Editor’s Note: Welcome to new blogger Dave Ross! Dave lives and works in Kidron, just a stone’s throw from Lehman’s store on the square. We think you’ll enjoy his reflections about life in our little village. This week, he’s been busy gathering sap, boiling and canning syrup for an annual church mission meal featuring homemade maple syrup.
At last! It’s beginning to feel like spring. The signs are everywhere. We waited a long time for this. Old man winter held a tight grip for too long. I’m seeing birds on my walks that I haven’t seen for a while. Bluebirds, Red Wing Blackbirds, Kill Deer, Robins. And they seem to be happy about the nicer weather too. They’re expressing their delight with beautiful trilling melodies and cheerful bird songs. It’s a sound we get so used to that we most often tune it out. This time of year, it’s very welcome sound — a sure sign of spring. Take a walk and listen. Brings cheer to the heart.
Little yellow flowers are beginning to open in the ditch part way up the Zuercher Road hill, and Mrs. A showed me her blooming crocuses. So happy for wonderful neighbors like them. They’re letting me tap their four very large Sugar Maples this year, and those trees are putting out large amounts of clear, sweet sap.
I spend a lot of time gathering and boiling from the sixty-three trees that we have tapped. My son helps me, and it keeps us hopping in the evenings.
As of today, we’re up to twenty seven gallons of syrup. It was a late season this year, and I was getting pretty nervous about having enough for our missions meal at church. Last year we served a little over five hundred people, and it took about six gallons for the meal. The syrup sales after the meal saw another thirty-three gallons go out the door. I will be okay. We’re getting close.
When the batch finished cooking this afternoon, the pan got a good scrubbing, and the syrup that had been collecting in stainless milk pails, waiting for the sugar sand to settle, was now ready to can. My method of “filtering” may be unorthodox, but it works. Maybe one of these years I’ll get a heated filtering pan like the big boys, and put up the syrup the same time it comes out of the pan. Maybe. But this works too.
When the clear syrup goes back into the pan for canning, we heat it to 185 degrees before pouring it into the jars. For all the years that we’ve been doing this, we still put the syrup up in regular glass canning jars. Pints and quarts. Most folks doing this have gone to the pretty plastic jugs–pints, quarts, half-gallons, and gallons. Nothing wrong with jugs, I guess, except that they have to be recycled or end up in the landfill. I still insist on glass jars that can be washed and used to put up beans or peaches later in the year, or used for syrup the next year. Just makes more sense to me. And one advantage is that in glass, the syrup will last indefinitely. Not sure you can say that for plastic. I know this, too: In glass, you can see exactly what you are getting–and to illustrate further–I’ve kept a pint of syrup in our pantry for eighteen years now. Canned it in 1997. It looks as good and fresh as the day it went into the jar.

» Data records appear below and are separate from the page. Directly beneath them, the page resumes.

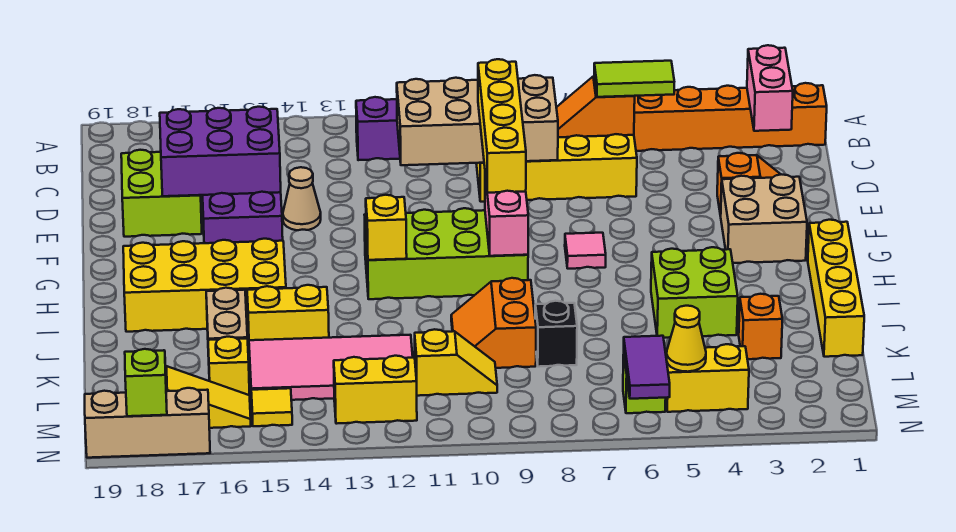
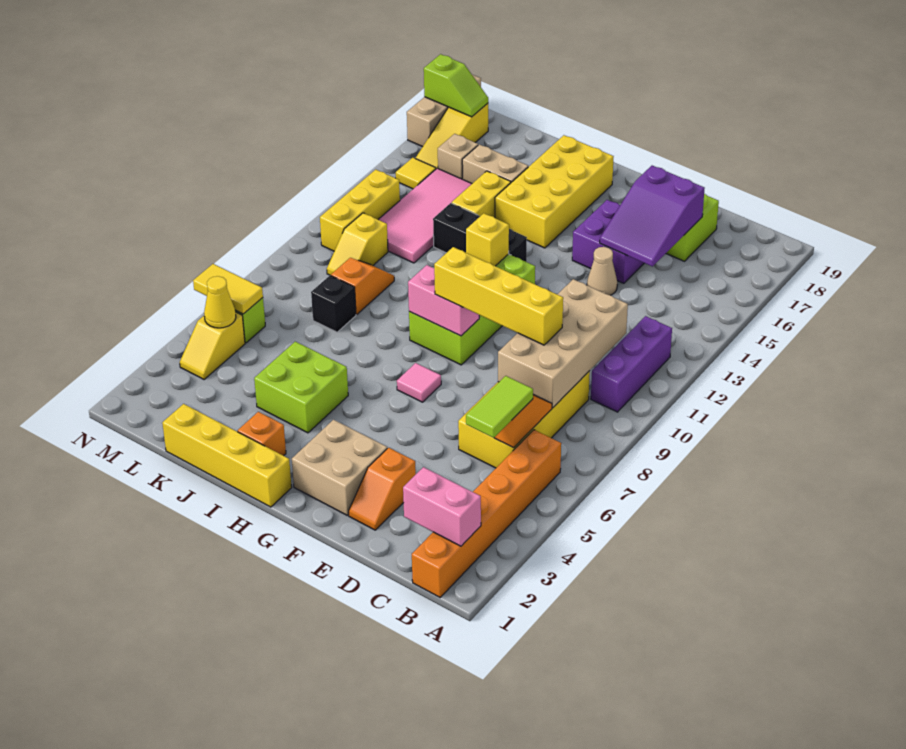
purple 2x3 brick [160,107,281,196] -> purple 2x3 slope [600,166,705,266]
none -> black 1x3 brick [433,203,527,262]
orange 2x2 slope [451,278,536,368] -> orange 1x2 slope [331,258,394,315]
orange 1x1 brick [739,294,782,359] -> orange 1x1 brick moved to [238,412,286,456]
yellow 1x1 brick [208,337,249,395] -> tan 1x1 brick [438,134,478,179]
yellow 1x2 brick [665,344,749,412] -> yellow 1x2 slope [180,312,245,379]
purple 1x2 tile [624,336,670,399] -> yellow 1x2 tile [193,264,263,314]
yellow 1x2 brick [334,356,417,424] -> yellow 1x3 brick [320,170,400,251]

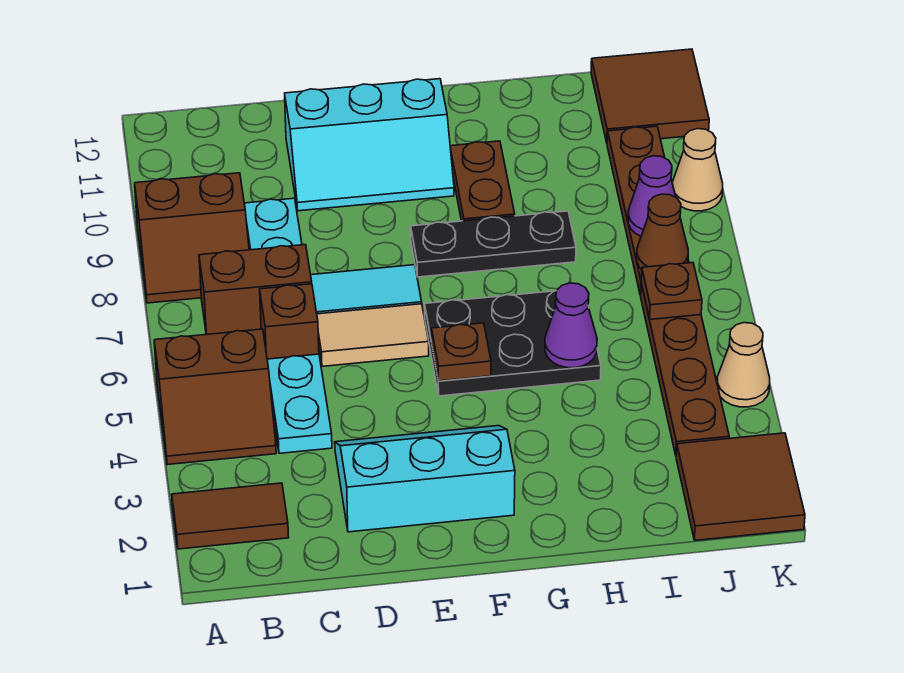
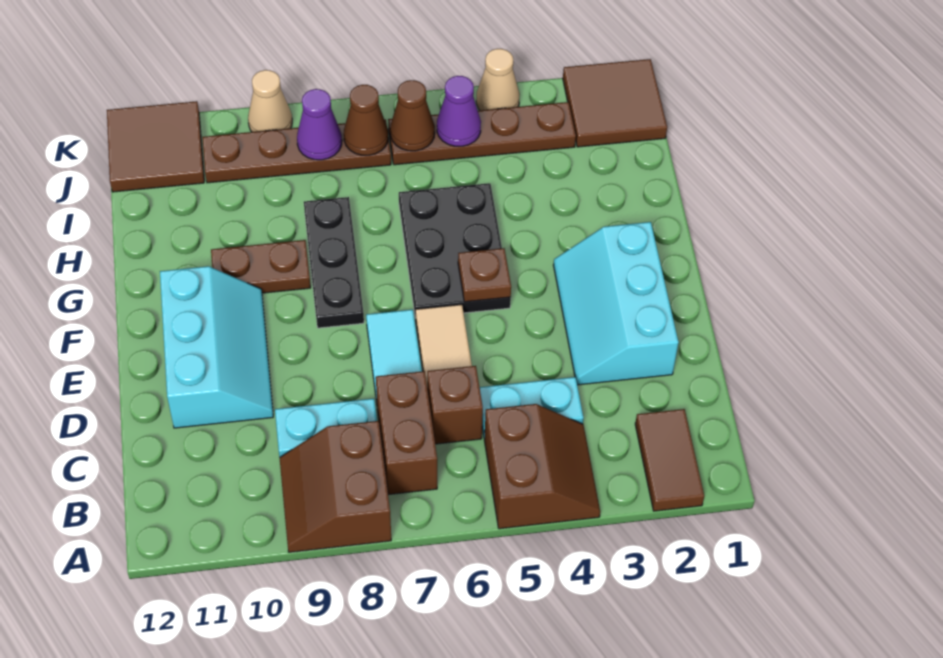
brown 2x2 slope [135,173,249,303] -> brown 2x2 slope turned to [280,421,391,552]
purple 1x1 cone [545,283,597,368] -> purple 1x1 cone moved to [437,76,481,146]
brown 1x1 plate [641,263,702,319] -> brown 1x1 cone [390,80,435,151]

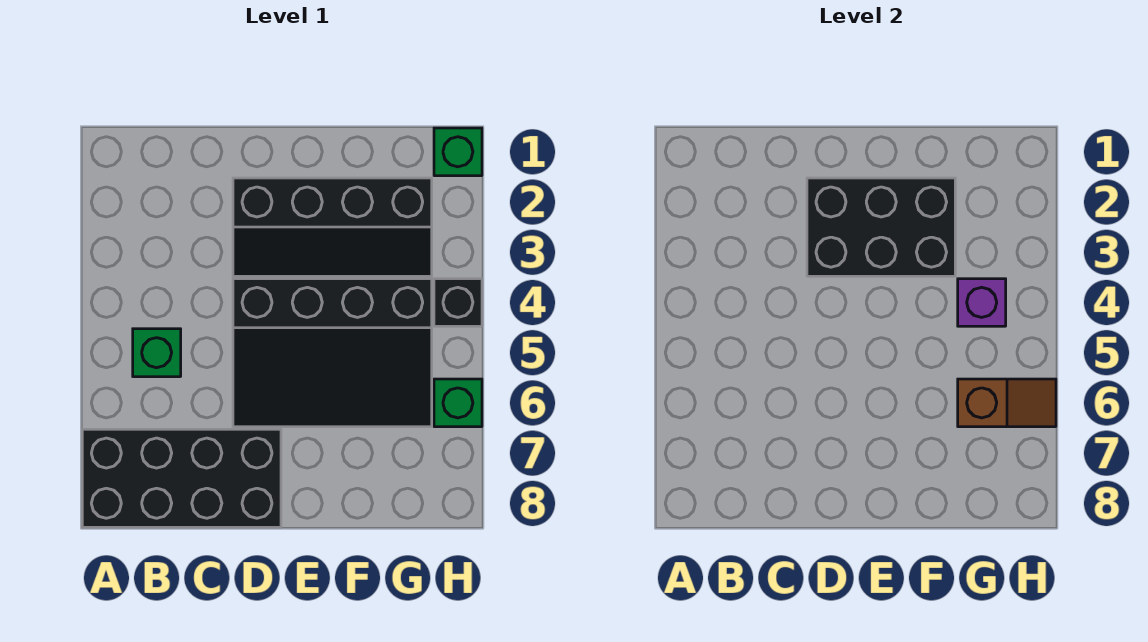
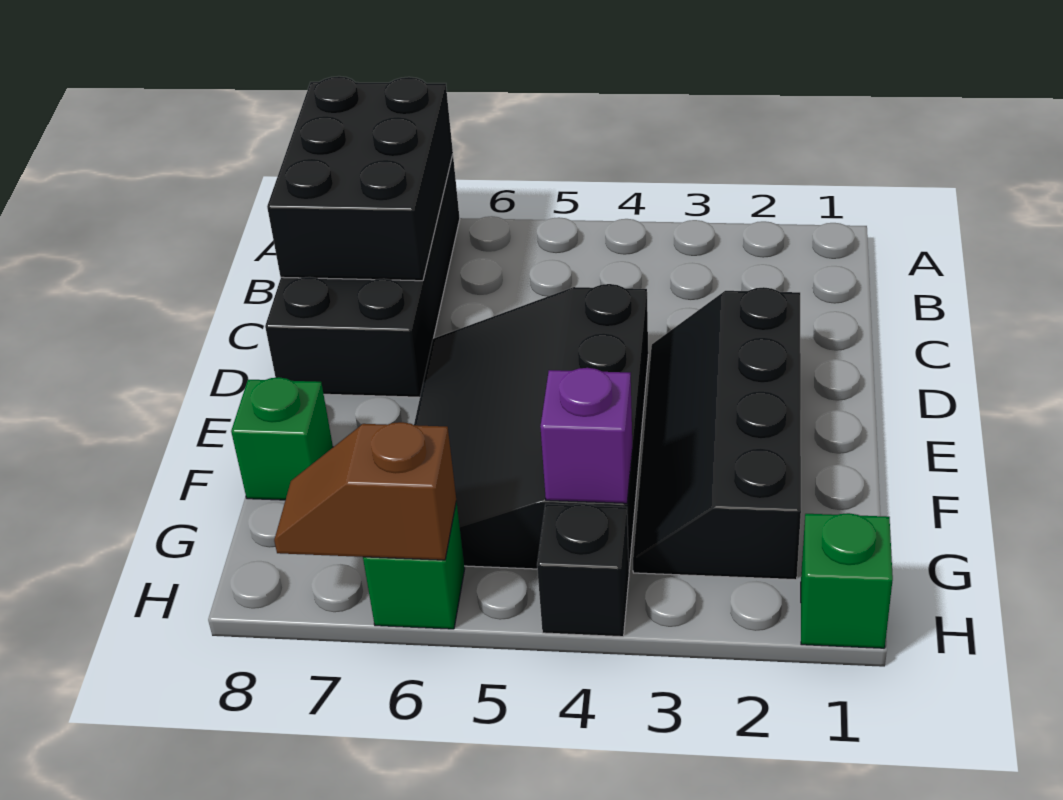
green 1x1 brick [133,329,181,377] -> green 1x1 brick moved to [231,377,333,500]
black 2x3 brick [807,178,955,276] -> black 2x3 brick moved to [267,76,453,281]
brown 1x2 slope [958,379,1056,427] -> brown 1x2 slope turned to [274,422,456,560]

Back to the job at hand. With the syrup heated up, and a stack of jars next to me, I spent the next hour-or-so filling four dozen quart jars, and five dozen pint jars. Looks really pretty all lined up, cooling down. Every now and then the lids make the pleasant pinging and popping as they seal.
After working rapidly at the canning until after dark, I peered out the door of the sugar shack, and lo-and-behold the ground was white! Sugar snow, they call it. The snowfall that comes in late March during sugaring season. It won’t stay on the ground long. Wonder what tomorrow will bring.